Background

Mapping the binding regions of mRNA-binding proteins is critical to the understanding of their regulatory roles in cellular processes. Recent development in experimental technologies combines high throughput sequencing with crosslink immunoprecipitation (HITS-CLIP), which has the merit of detecting RNA-protein interaction sites at a high resolution to single nucleotide level.
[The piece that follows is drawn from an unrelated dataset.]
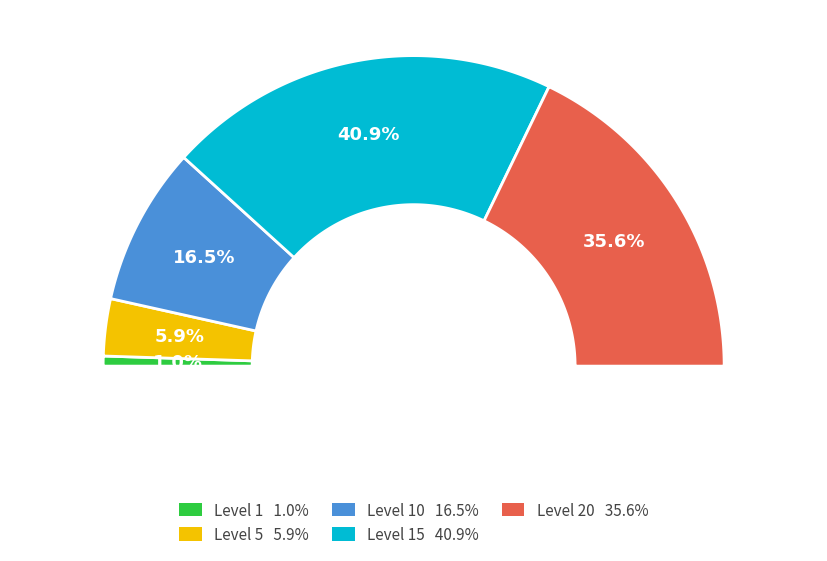

What is the smallest slice in the pie chart?

Level 1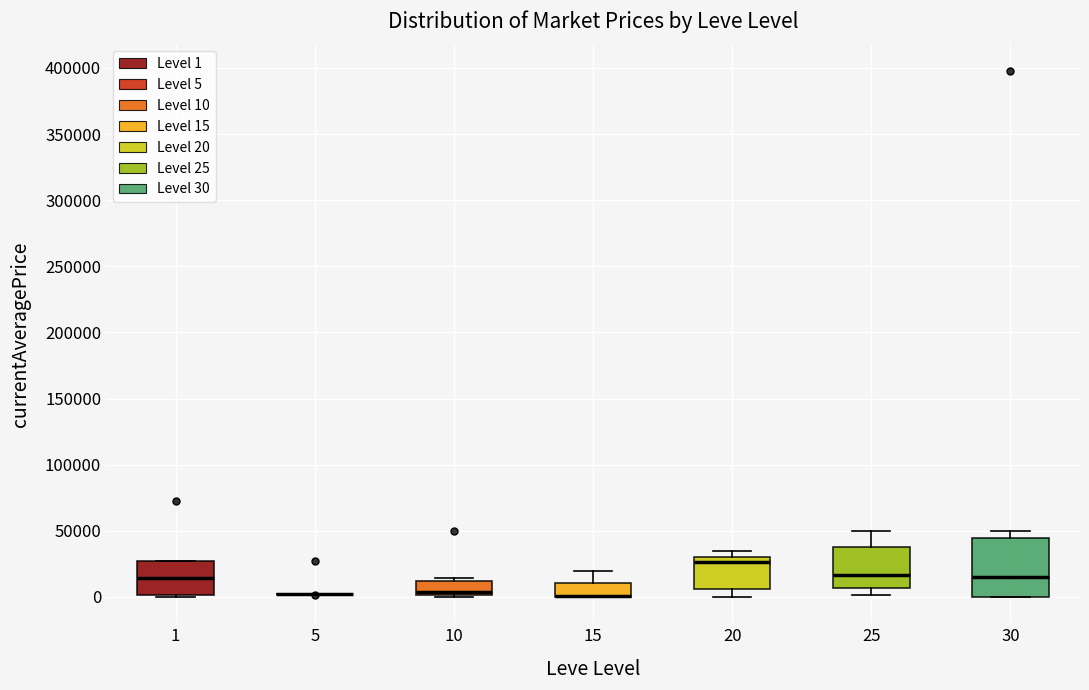

Where is the lower edge of the box at x = 10 on the y-axis? The values are not printed on the chart, so give them approximately, as read against the axis.

0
Analysis of such data typically involves many steps, and teasing out true signals from noise requires crosslink induced mutations (CIMS) analysis, peak identification, integration of the two signal types, and some downstream analysis such as motif finding and conservation evaluation. To our knowledge, there is a lack of a single computational tool that can perform all the tasks as mentioned in an easily accessible manner. Despite the fact that there are several tools available, each performs an individual task.

Materials and methods

To facilitate the analysis task, we developed a command line tool that implements the analysis pipeline and outputs all relevant results, intermediate and final, with command line parameters specified by the user.

Results

The outputs are comprehensive which include the map of binding regions, pie charts for the annotation of binding sites, a list of high confidence binding regions which are annotated for CIMS footprint, peak height, motif, and conservation score and ranked by a score that integrates information across the annotations. The output also provides a bed file that can be loaded into the UCSC genome browser for visualization. This software can also be used to identify differential binding regions across biological conditions. This command line tool will be made available for download from GitHub.